START Provided data

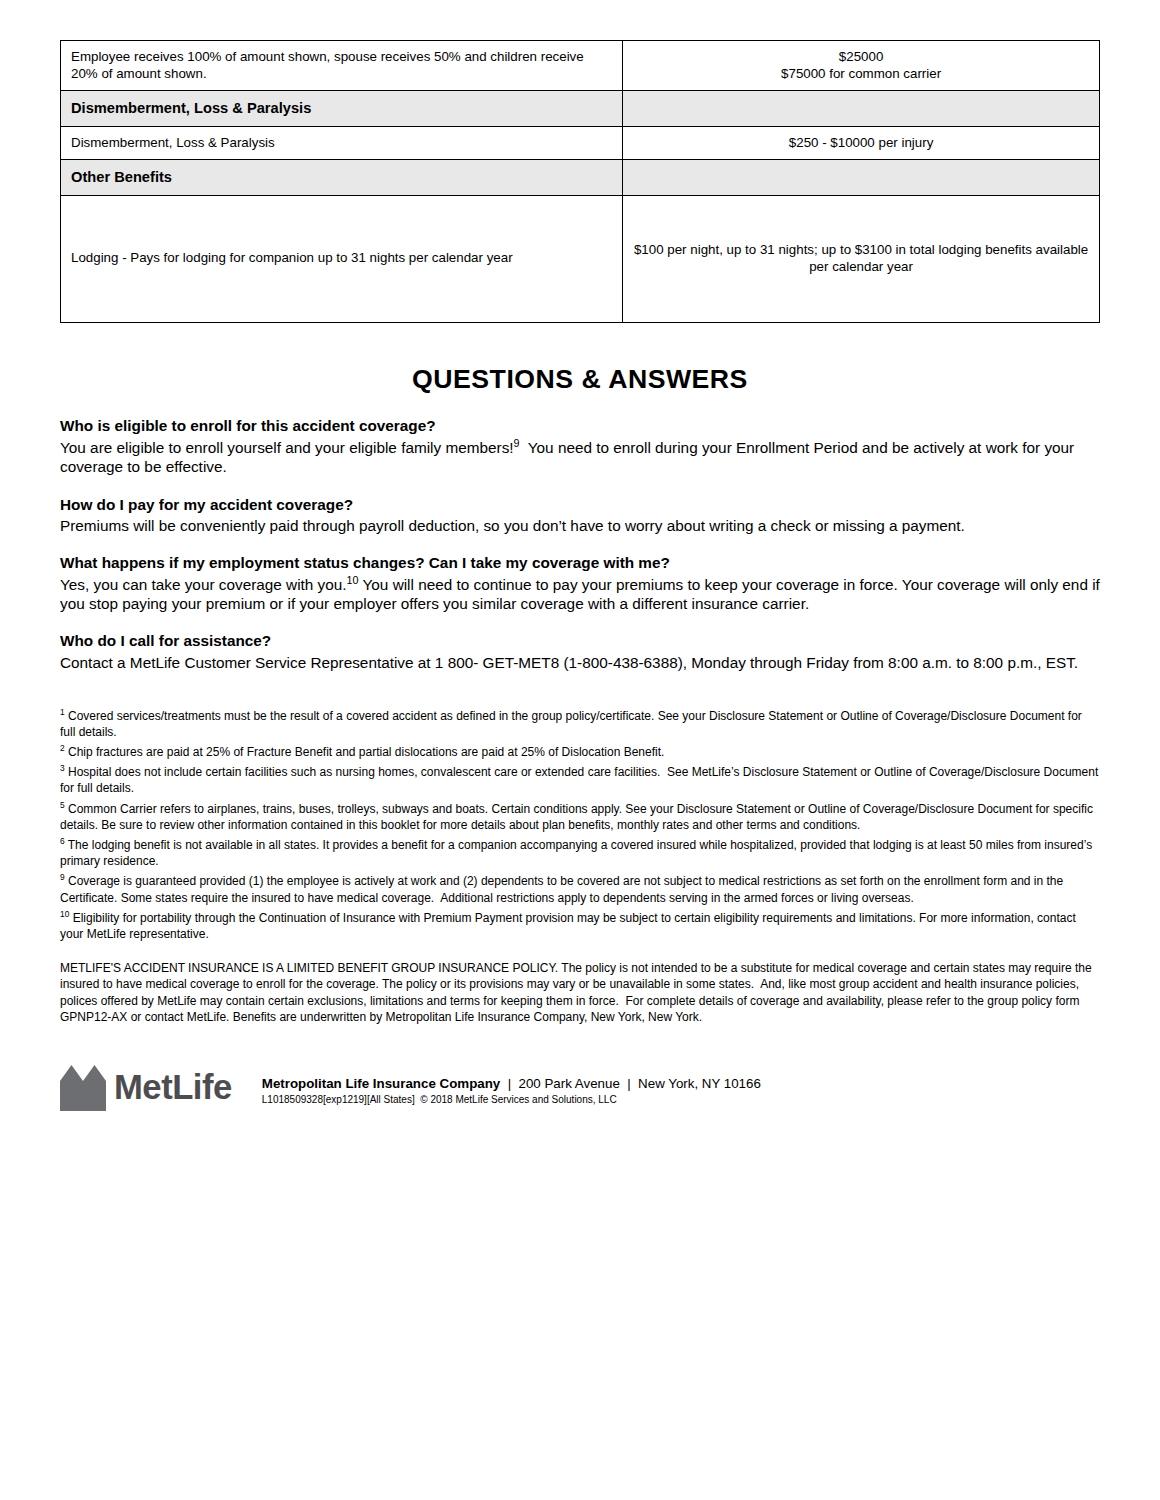| Employee receives 100% of amount shown, spouse receives 50% and children receive 20% of amount shown. | $25000 $75000 for common carrier |
| Dismemberment, Loss & Paralysis | |
| Dismemberment, Loss & Paralysis | $250 - $10000 per injury |
| Other Benefits | |
| Lodging - Pays for lodging for companion up to 31 nights per calendar year | $100 per night, up to 31 nights; up to $3100 in total lodging benefits available per calendar year |
QUESTIONS & ANSWERS
Who is eligible to enroll for this accident coverage?
You are eligible to enroll yourself and your eligible family members!9 You need to enroll during your Enrollment Period and be actively at work for your coverage to be effective.
How do I pay for my accident coverage?
Premiums will be conveniently paid through payroll deduction, so you don’t have to worry about writing a check or missing a payment.
What happens if my employment status changes? Can I take my coverage with me?
Yes, you can take your coverage with you.10 You will need to continue to pay your premiums to keep your coverage in force. Your coverage will only end if you stop paying your premium or if your employer offers you similar coverage with a different insurance carrier.
Who do I call for assistance?
Contact a MetLife Customer Service Representative at 1 800- GET-MET8 (1-800-438-6388), Monday through Friday from 8:00 a.m. to 8:00 p.m., EST.
1 Covered services/treatments must be the result of a covered accident as defined in the group policy/certificate. See your Disclosure Statement or Outline of Coverage/Disclosure Document for full details.
2 Chip fractures are paid at 25% of Fracture Benefit and partial dislocations are paid at 25% of Dislocation Benefit.
3 Hospital does not include certain facilities such as nursing homes, convalescent care or extended care facilities. See MetLife’s Disclosure Statement or Outline of Coverage/Disclosure Document for full details.
5 Common Carrier refers to airplanes, trains, buses, trolleys, subways and boats. Certain conditions apply. See your Disclosure Statement or Outline of Coverage/Disclosure Document for specific details. Be sure to review other information contained in this booklet for more details about plan benefits, monthly rates and other terms and conditions.
6 The lodging benefit is not available in all states. It provides a benefit for a companion accompanying a covered insured while hospitalized, provided that lodging is at least 50 miles from insured’s primary residence.
9 Coverage is guaranteed provided (1) the employee is actively at work and (2) dependents to be covered are not subject to medical restrictions as set forth on the enrollment form and in the Certificate. Some states require the insured to have medical coverage. Additional restrictions apply to dependents serving in the armed forces or living overseas.
10 Eligibility for portability through the Continuation of Insurance with Premium Payment provision may be subject to certain eligibility requirements and limitations. For more information, contact your MetLife representative.
METLIFE'S ACCIDENT INSURANCE IS A LIMITED BENEFIT GROUP INSURANCE POLICY. The policy is not intended to be a substitute for medical coverage and certain states may require the insured to have medical coverage to enroll for the coverage. The policy or its provisions may vary or be unavailable in some states. And, like most group accident and health insurance policies, polices offered by MetLife may contain certain exclusions, limitations and terms for keeping them in force. For complete details of coverage and availability, please refer to the group policy form GPNP12-AX or contact MetLife. Benefits are underwritten by Metropolitan Life Insurance Company, New York, New York.
MetLife
Metropolitan Life Insurance Company | 200 Park Avenue | New York, NY 10166
L1018509328[exp1219][All States] © 2018 MetLife Services and Solutions, LLC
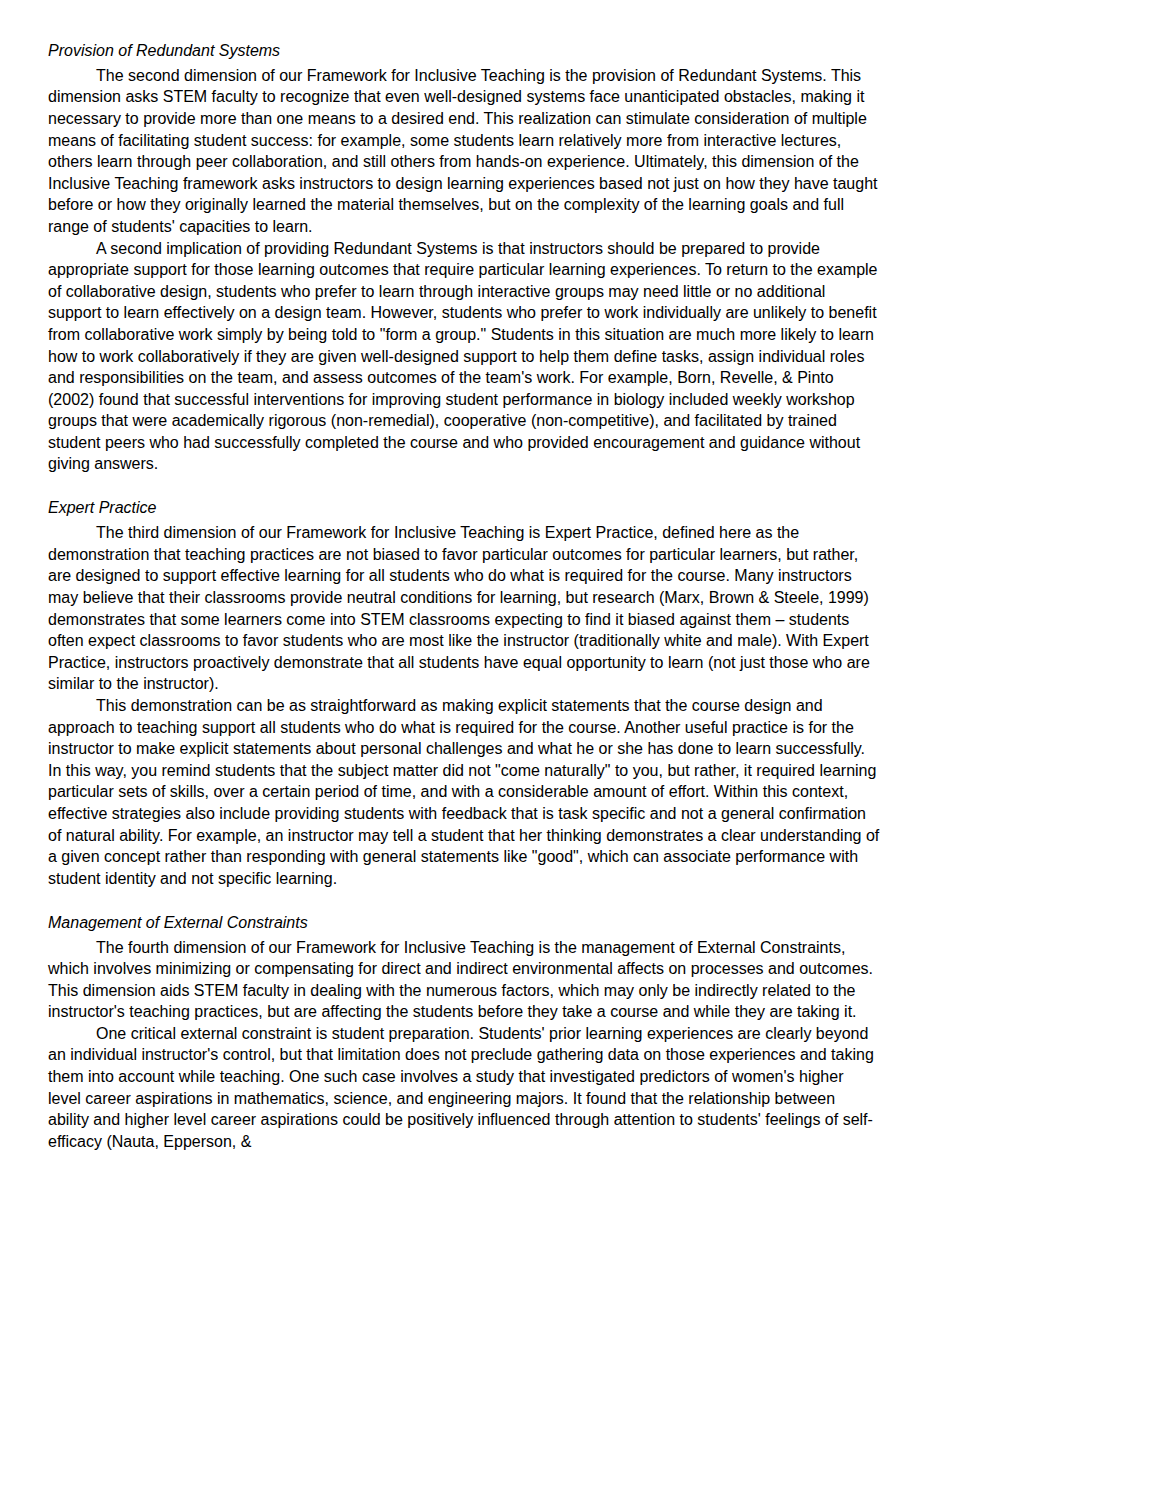Provision of Redundant Systems
The second dimension of our Framework for Inclusive Teaching is the provision of Redundant Systems. This dimension asks STEM faculty to recognize that even well-designed systems face unanticipated obstacles, making it necessary to provide more than one means to a desired end. This realization can stimulate consideration of multiple means of facilitating student success: for example, some students learn relatively more from interactive lectures, others learn through peer collaboration, and still others from hands-on experience. Ultimately, this dimension of the Inclusive Teaching framework asks instructors to design learning experiences based not just on how they have taught before or how they originally learned the material themselves, but on the complexity of the learning goals and full range of students' capacities to learn.
A second implication of providing Redundant Systems is that instructors should be prepared to provide appropriate support for those learning outcomes that require particular learning experiences. To return to the example of collaborative design, students who prefer to learn through interactive groups may need little or no additional support to learn effectively on a design team. However, students who prefer to work individually are unlikely to benefit from collaborative work simply by being told to "form a group." Students in this situation are much more likely to learn how to work collaboratively if they are given well-designed support to help them define tasks, assign individual roles and responsibilities on the team, and assess outcomes of the team's work. For example, Born, Revelle, & Pinto (2002) found that successful interventions for improving student performance in biology included weekly workshop groups that were academically rigorous (non-remedial), cooperative (non-competitive), and facilitated by trained student peers who had successfully completed the course and who provided encouragement and guidance without giving answers.
Expert Practice
The third dimension of our Framework for Inclusive Teaching is Expert Practice, defined here as the demonstration that teaching practices are not biased to favor particular outcomes for particular learners, but rather, are designed to support effective learning for all students who do what is required for the course. Many instructors may believe that their classrooms provide neutral conditions for learning, but research (Marx, Brown & Steele, 1999) demonstrates that some learners come into STEM classrooms expecting to find it biased against them – students often expect classrooms to favor students who are most like the instructor (traditionally white and male). With Expert Practice, instructors proactively demonstrate that all students have equal opportunity to learn (not just those who are similar to the instructor).
This demonstration can be as straightforward as making explicit statements that the course design and approach to teaching support all students who do what is required for the course. Another useful practice is for the instructor to make explicit statements about personal challenges and what he or she has done to learn successfully. In this way, you remind students that the subject matter did not "come naturally" to you, but rather, it required learning particular sets of skills, over a certain period of time, and with a considerable amount of effort. Within this context, effective strategies also include providing students with feedback that is task specific and not a general confirmation of natural ability. For example, an instructor may tell a student that her thinking demonstrates a clear understanding of a given concept rather than responding with general statements like "good", which can associate performance with student identity and not specific learning.
Management of External Constraints
The fourth dimension of our Framework for Inclusive Teaching is the management of External Constraints, which involves minimizing or compensating for direct and indirect environmental affects on processes and outcomes. This dimension aids STEM faculty in dealing with the numerous factors, which may only be indirectly related to the instructor's teaching practices, but are affecting the students before they take a course and while they are taking it.
One critical external constraint is student preparation. Students' prior learning experiences are clearly beyond an individual instructor's control, but that limitation does not preclude gathering data on those experiences and taking them into account while teaching. One such case involves a study that investigated predictors of women's higher level career aspirations in mathematics, science, and engineering majors. It found that the relationship between ability and higher level career aspirations could be positively influenced through attention to students' feelings of self-efficacy (Nauta, Epperson, &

END Provided data

• _About this exercise_: Check the data for the word "Dismemberment" and pull out the lines that have it.

• _Output_:
| Dismemberment, Loss & Paralysis | |
| Dismemberment, Loss & Paralysis | $250 - $10000 per injury |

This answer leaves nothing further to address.